◆ EXTRACTED RECORDS:
^^^^^^^^^^^^^^^^
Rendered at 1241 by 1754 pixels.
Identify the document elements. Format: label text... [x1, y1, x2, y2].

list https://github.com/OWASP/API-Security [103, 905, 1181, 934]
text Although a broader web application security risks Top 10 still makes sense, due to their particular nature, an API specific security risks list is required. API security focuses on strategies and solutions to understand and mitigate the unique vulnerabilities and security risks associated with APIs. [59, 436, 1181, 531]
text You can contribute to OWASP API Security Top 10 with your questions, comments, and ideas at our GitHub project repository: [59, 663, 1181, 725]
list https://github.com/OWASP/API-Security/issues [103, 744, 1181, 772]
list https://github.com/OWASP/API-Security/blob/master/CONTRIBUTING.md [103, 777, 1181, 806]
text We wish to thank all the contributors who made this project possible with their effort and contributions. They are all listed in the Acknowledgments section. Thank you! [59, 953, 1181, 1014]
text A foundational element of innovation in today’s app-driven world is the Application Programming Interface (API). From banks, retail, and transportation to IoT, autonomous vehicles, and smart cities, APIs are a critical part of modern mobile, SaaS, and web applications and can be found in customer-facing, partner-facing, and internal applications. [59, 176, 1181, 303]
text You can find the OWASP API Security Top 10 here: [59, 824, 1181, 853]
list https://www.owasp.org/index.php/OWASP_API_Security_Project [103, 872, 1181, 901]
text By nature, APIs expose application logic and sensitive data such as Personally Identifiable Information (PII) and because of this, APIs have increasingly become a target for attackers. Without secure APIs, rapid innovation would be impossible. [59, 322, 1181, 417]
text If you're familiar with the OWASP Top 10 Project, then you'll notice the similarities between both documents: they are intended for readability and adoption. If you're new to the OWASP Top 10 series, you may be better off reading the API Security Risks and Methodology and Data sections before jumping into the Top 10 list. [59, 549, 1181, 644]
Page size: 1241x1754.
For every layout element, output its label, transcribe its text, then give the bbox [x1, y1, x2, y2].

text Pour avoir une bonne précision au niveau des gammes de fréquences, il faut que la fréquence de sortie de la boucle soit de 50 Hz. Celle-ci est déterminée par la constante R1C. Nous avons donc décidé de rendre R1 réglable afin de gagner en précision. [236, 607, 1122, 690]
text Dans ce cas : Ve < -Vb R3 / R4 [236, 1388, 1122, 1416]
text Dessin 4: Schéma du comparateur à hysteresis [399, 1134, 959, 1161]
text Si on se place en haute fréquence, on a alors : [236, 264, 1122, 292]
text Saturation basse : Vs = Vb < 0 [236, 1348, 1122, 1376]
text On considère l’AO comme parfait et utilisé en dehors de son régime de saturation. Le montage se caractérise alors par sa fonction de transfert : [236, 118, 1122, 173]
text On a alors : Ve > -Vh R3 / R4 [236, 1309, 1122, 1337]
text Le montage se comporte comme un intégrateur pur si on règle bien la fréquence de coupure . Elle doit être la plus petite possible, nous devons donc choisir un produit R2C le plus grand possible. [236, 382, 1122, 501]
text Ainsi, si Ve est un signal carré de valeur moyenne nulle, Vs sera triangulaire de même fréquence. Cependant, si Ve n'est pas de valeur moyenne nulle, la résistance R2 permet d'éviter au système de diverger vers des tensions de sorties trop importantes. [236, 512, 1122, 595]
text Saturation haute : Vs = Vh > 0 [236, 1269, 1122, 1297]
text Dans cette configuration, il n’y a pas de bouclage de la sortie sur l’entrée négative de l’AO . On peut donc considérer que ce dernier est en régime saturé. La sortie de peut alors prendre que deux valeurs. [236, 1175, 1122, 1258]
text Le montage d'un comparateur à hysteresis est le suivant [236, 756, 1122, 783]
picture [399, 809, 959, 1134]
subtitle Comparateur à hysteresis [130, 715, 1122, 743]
^^^^^^^^^^^^^^^^
◆ GOAL OF THE EXERCISE: Reproduce the rows above verbatim.

◆ THE RESPONSE:
Rendered at 1241 by 1754 pixels.
Identify the document elements. Format: label text... [x1, y1, x2, y2].

list https://github.com/OWASP/API-Security [103, 905, 1181, 934]
text Although a broader web application security risks Top 10 still makes sense, due to their particular nature, an API specific security risks list is required. API security focuses on strategies and solutions to understand and mitigate the unique vulnerabilities and security risks associated with APIs. [59, 436, 1181, 531]
text You can contribute to OWASP API Security Top 10 with your questions, comments, and ideas at our GitHub project repository: [59, 663, 1181, 725]
list https://github.com/OWASP/API-Security/issues [103, 744, 1181, 772]
list https://github.com/OWASP/API-Security/blob/master/CONTRIBUTING.md [103, 777, 1181, 806]
text We wish to thank all the contributors who made this project possible with their effort and contributions. They are all listed in the Acknowledgments section. Thank you! [59, 953, 1181, 1014]
text A foundational element of innovation in today’s app-driven world is the Application Programming Interface (API). From banks, retail, and transportation to IoT, autonomous vehicles, and smart cities, APIs are a critical part of modern mobile, SaaS, and web applications and can be found in customer-facing, partner-facing, and internal applications. [59, 176, 1181, 303]
text You can find the OWASP API Security Top 10 here: [59, 824, 1181, 853]
list https://www.owasp.org/index.php/OWASP_API_Security_Project [103, 872, 1181, 901]
text By nature, APIs expose application logic and sensitive data such as Personally Identifiable Information (PII) and because of this, APIs have increasingly become a target for attackers. Without secure APIs, rapid innovation would be impossible. [59, 322, 1181, 417]
text If you're familiar with the OWASP Top 10 Project, then you'll notice the similarities between both documents: they are intended for readability and adoption. If you're new to the OWASP Top 10 series, you may be better off reading the API Security Risks and Methodology and Data sections before jumping into the Top 10 list. [59, 549, 1181, 644]
Page size: 1241x1754.
For every layout element, output its label, transcribe its text, then give the bbox [x1, y1, x2, y2].

text Pour avoir une bonne précision au niveau des gammes de fréquences, il faut que la fréquence de sortie de la boucle soit de 50 Hz. Celle-ci est déterminée par la constante R1C. Nous avons donc décidé de rendre R1 réglable afin de gagner en précision. [236, 607, 1122, 690]
text Dans ce cas : Ve < -Vb R3 / R4 [236, 1388, 1122, 1416]
text Dessin 4: Schéma du comparateur à hysteresis [399, 1134, 959, 1161]
text Si on se place en haute fréquence, on a alors : [236, 264, 1122, 292]
text Saturation basse : Vs = Vb < 0 [236, 1348, 1122, 1376]
text On considère l’AO comme parfait et utilisé en dehors de son régime de saturation. Le montage se caractérise alors par sa fonction de transfert : [236, 118, 1122, 173]
text On a alors : Ve > -Vh R3 / R4 [236, 1309, 1122, 1337]
text Le montage se comporte comme un intégrateur pur si on règle bien la fréquence de coupure . Elle doit être la plus petite possible, nous devons donc choisir un produit R2C le plus grand possible. [236, 382, 1122, 501]
text Ainsi, si Ve est un signal carré de valeur moyenne nulle, Vs sera triangulaire de même fréquence. Cependant, si Ve n'est pas de valeur moyenne nulle, la résistance R2 permet d'éviter au système de diverger vers des tensions de sorties trop importantes. [236, 512, 1122, 595]
text Saturation haute : Vs = Vh > 0 [236, 1269, 1122, 1297]
text Dans cette configuration, il n’y a pas de bouclage de la sortie sur l’entrée négative de l’AO . On peut donc considérer que ce dernier est en régime saturé. La sortie de peut alors prendre que deux valeurs. [236, 1175, 1122, 1258]
text Le montage d'un comparateur à hysteresis est le suivant [236, 756, 1122, 783]
picture [399, 809, 959, 1134]
subtitle Comparateur à hysteresis [130, 715, 1122, 743]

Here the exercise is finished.